### Records provided
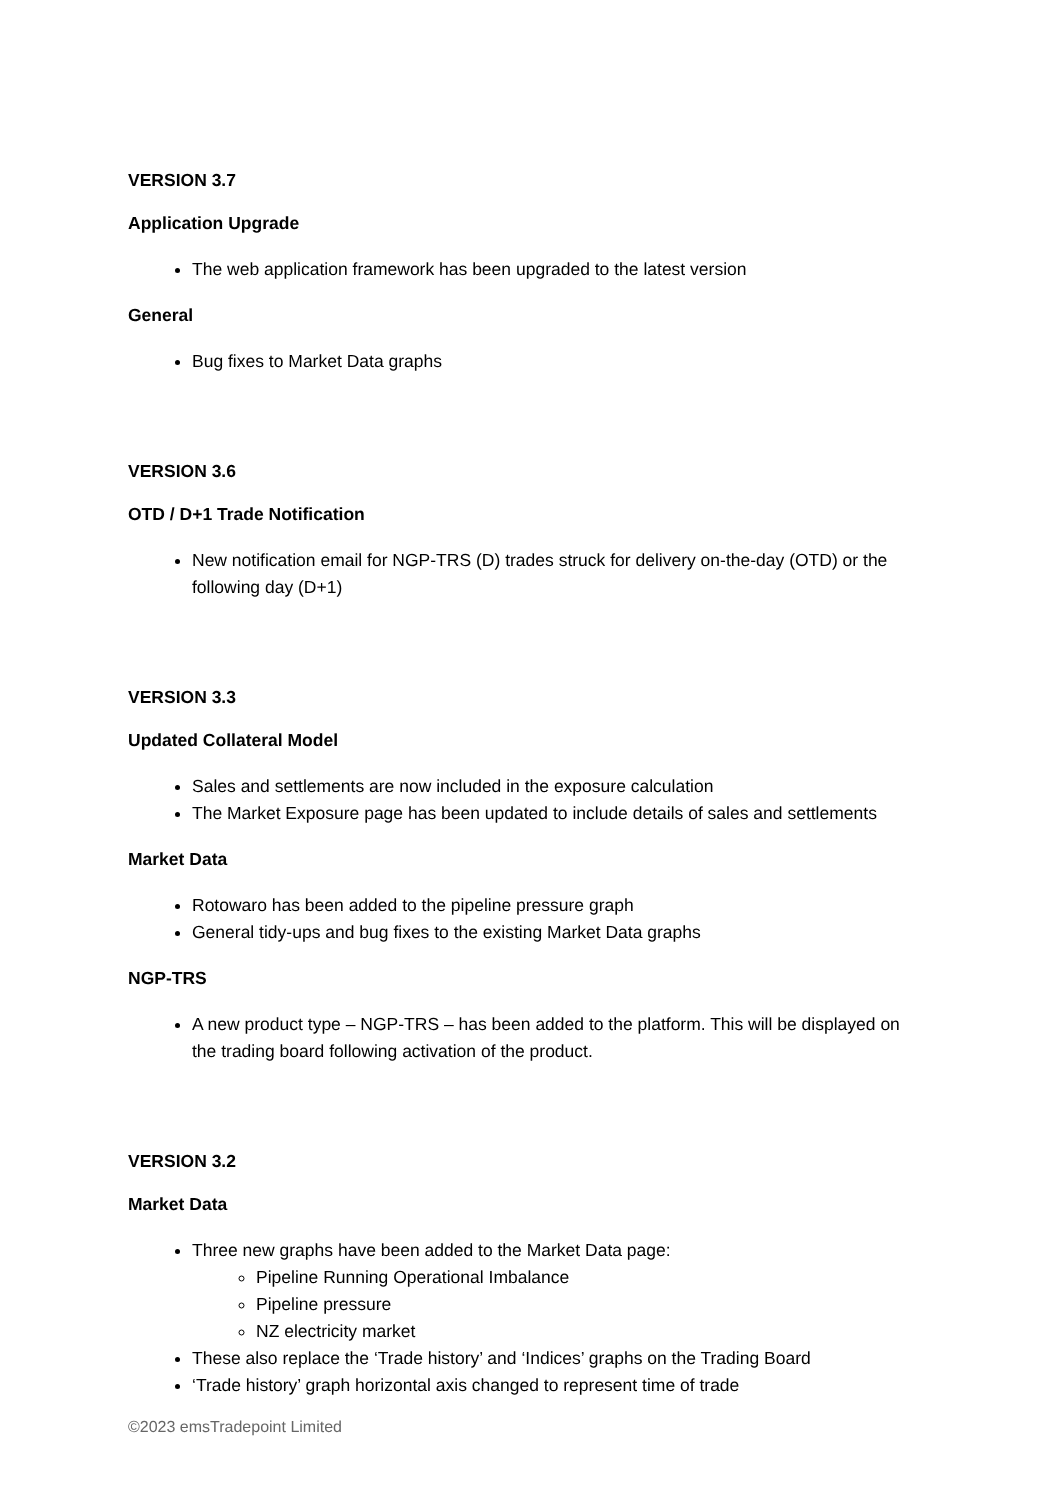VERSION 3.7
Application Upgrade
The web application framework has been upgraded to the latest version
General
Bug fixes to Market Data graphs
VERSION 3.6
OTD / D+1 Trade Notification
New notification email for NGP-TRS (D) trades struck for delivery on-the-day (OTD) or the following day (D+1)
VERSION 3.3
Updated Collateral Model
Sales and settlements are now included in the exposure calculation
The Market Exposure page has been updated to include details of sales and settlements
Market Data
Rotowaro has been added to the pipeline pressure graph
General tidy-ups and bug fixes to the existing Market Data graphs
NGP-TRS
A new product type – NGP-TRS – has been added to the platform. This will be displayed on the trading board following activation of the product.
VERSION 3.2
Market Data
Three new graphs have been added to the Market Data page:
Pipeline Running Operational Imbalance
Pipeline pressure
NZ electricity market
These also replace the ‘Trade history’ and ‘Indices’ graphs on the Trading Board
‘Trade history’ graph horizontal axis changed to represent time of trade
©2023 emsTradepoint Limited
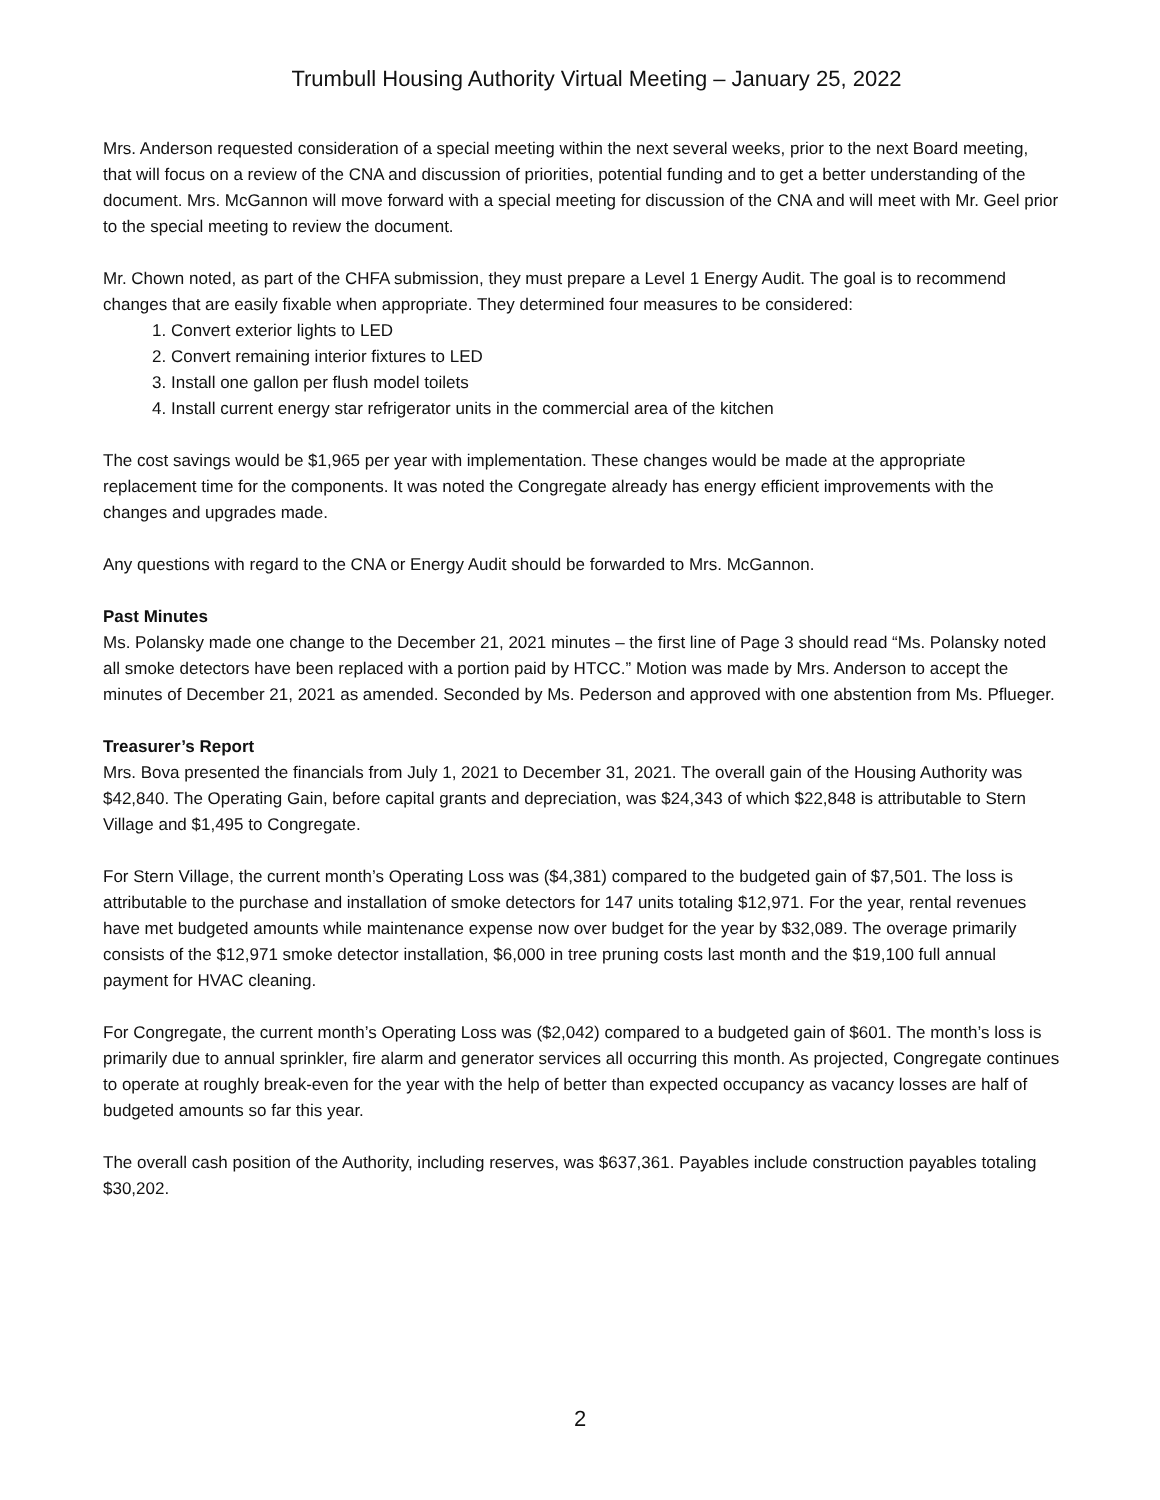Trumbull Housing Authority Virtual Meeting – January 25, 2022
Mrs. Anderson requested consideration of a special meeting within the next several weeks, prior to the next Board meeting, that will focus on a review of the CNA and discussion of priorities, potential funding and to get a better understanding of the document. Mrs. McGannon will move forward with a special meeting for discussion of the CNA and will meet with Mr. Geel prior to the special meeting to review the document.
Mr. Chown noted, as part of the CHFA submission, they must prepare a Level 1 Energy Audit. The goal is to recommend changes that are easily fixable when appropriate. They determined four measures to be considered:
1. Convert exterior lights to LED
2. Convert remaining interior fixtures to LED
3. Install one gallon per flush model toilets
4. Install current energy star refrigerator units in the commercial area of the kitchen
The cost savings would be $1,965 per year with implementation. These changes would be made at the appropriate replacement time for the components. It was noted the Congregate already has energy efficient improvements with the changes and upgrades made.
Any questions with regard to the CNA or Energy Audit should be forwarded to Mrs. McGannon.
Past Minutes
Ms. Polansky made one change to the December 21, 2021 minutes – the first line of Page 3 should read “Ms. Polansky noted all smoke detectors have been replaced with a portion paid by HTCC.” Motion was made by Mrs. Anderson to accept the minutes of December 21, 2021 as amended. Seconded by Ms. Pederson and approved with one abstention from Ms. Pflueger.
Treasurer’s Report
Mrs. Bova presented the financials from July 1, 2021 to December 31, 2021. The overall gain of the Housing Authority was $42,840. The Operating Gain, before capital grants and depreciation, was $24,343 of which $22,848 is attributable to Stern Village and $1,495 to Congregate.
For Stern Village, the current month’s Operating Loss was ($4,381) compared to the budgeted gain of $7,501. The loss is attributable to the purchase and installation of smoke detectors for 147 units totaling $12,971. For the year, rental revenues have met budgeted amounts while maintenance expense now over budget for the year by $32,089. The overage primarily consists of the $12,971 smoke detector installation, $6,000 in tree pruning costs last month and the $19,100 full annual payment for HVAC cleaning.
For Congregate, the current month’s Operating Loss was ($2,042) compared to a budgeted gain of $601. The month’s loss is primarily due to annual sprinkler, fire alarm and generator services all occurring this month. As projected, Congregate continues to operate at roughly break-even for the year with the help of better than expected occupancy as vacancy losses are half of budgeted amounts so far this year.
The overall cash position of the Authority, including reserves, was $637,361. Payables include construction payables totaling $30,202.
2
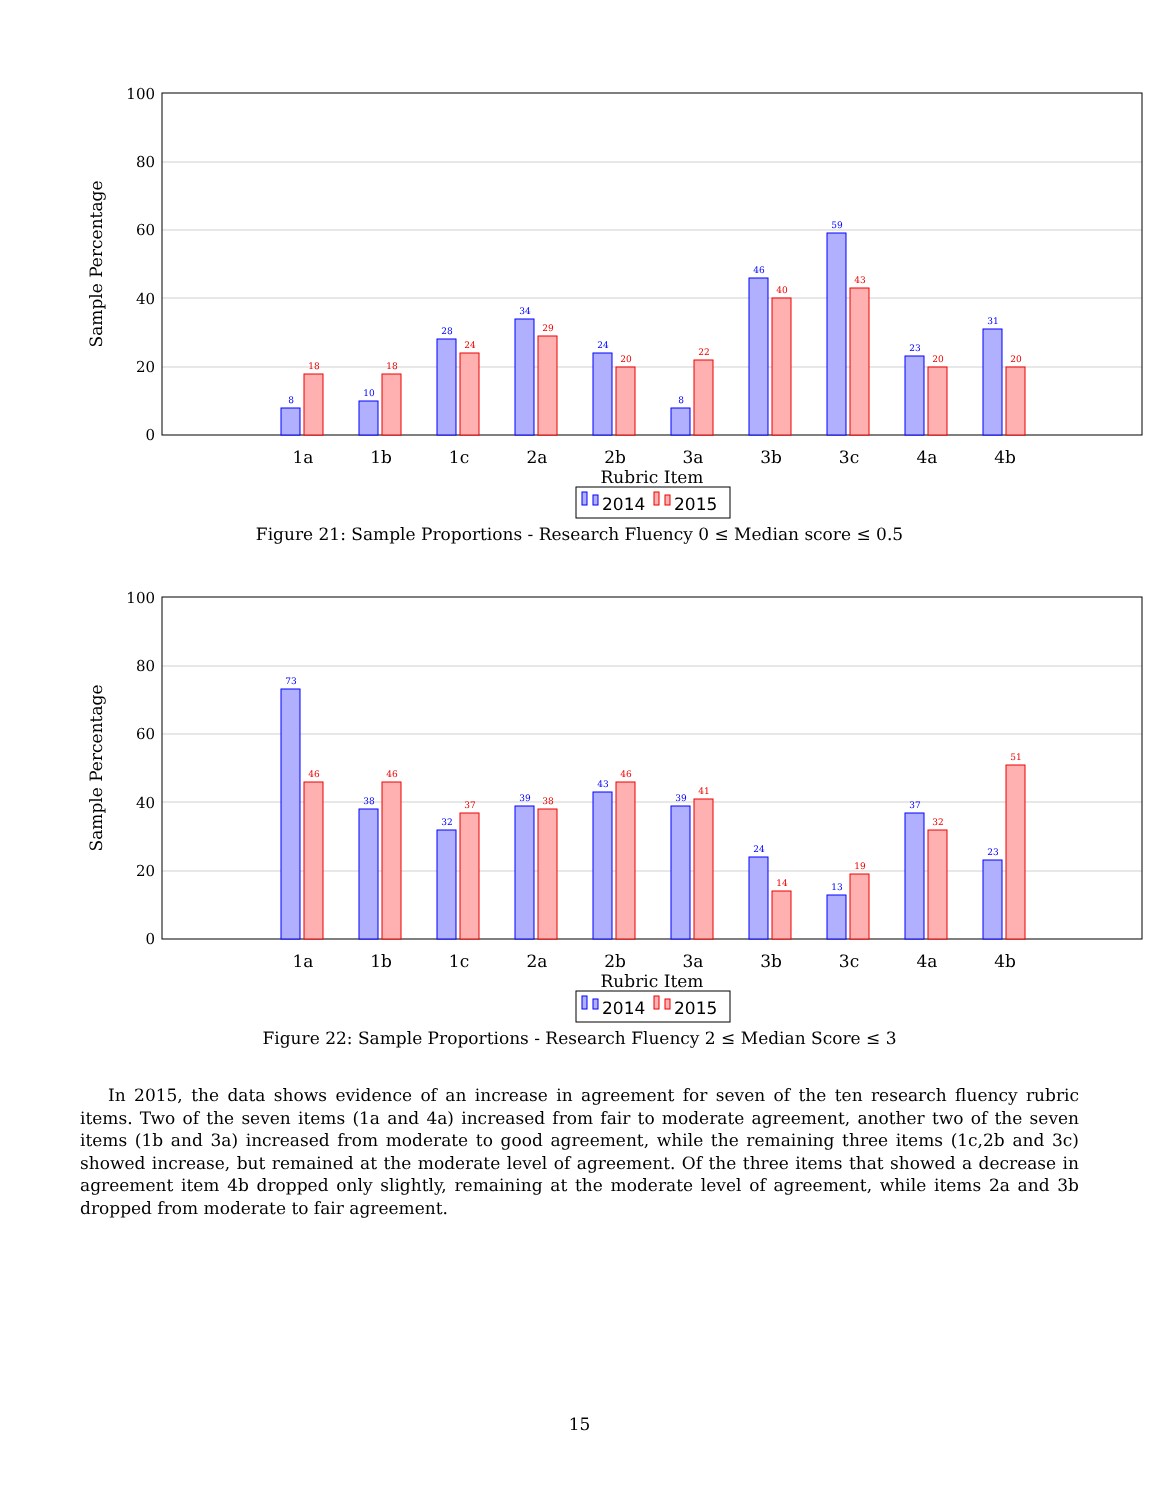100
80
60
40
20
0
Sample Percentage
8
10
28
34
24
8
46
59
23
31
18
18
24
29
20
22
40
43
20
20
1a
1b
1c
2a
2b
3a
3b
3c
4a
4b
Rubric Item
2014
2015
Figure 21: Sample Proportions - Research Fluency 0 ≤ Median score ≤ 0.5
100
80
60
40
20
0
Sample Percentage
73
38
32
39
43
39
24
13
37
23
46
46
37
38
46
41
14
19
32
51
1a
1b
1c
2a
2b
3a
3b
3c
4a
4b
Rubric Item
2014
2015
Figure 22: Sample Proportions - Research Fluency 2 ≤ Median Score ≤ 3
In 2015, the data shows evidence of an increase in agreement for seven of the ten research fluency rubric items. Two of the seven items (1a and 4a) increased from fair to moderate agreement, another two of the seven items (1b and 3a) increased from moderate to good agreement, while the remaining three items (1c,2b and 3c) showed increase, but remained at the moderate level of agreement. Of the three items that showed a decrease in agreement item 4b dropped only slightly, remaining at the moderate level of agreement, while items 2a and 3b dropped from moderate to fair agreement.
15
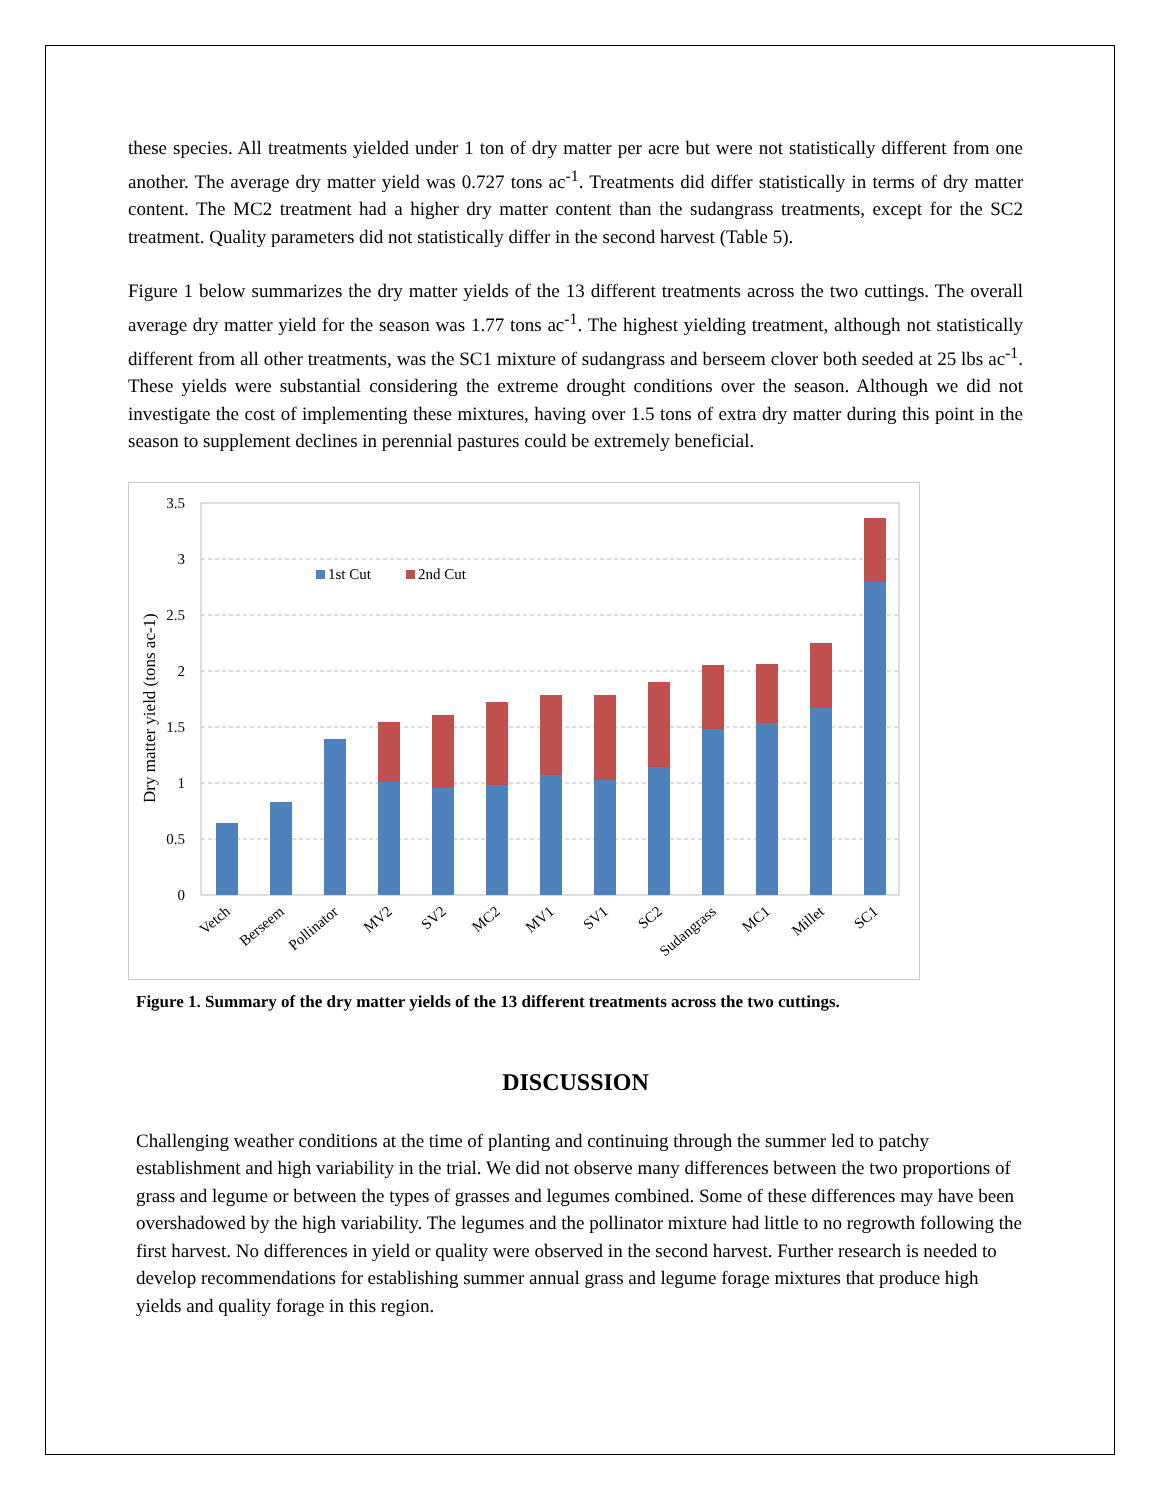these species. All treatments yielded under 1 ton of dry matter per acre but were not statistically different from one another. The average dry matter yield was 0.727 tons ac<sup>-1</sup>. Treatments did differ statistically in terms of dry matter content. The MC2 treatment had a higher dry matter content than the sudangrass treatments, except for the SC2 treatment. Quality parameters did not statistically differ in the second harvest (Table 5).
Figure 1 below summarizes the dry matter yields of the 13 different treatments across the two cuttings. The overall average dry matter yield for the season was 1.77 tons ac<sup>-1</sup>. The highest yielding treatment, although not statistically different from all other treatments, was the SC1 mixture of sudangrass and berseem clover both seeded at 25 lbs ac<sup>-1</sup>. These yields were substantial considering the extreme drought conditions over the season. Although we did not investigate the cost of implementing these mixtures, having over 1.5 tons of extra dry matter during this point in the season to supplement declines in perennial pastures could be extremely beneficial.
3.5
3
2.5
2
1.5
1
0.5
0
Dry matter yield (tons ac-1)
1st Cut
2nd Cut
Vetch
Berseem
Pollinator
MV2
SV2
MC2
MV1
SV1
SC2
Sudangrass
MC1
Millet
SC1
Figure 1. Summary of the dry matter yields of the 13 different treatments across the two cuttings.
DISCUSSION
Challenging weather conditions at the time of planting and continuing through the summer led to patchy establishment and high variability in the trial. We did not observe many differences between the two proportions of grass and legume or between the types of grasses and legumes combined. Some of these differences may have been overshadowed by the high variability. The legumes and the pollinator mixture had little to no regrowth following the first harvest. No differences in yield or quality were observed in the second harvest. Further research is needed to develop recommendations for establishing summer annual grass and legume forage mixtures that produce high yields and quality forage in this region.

### Your goal
Tally the lines of the listing above that contain the word "added" and state the result as a bare number.

### Written answer
3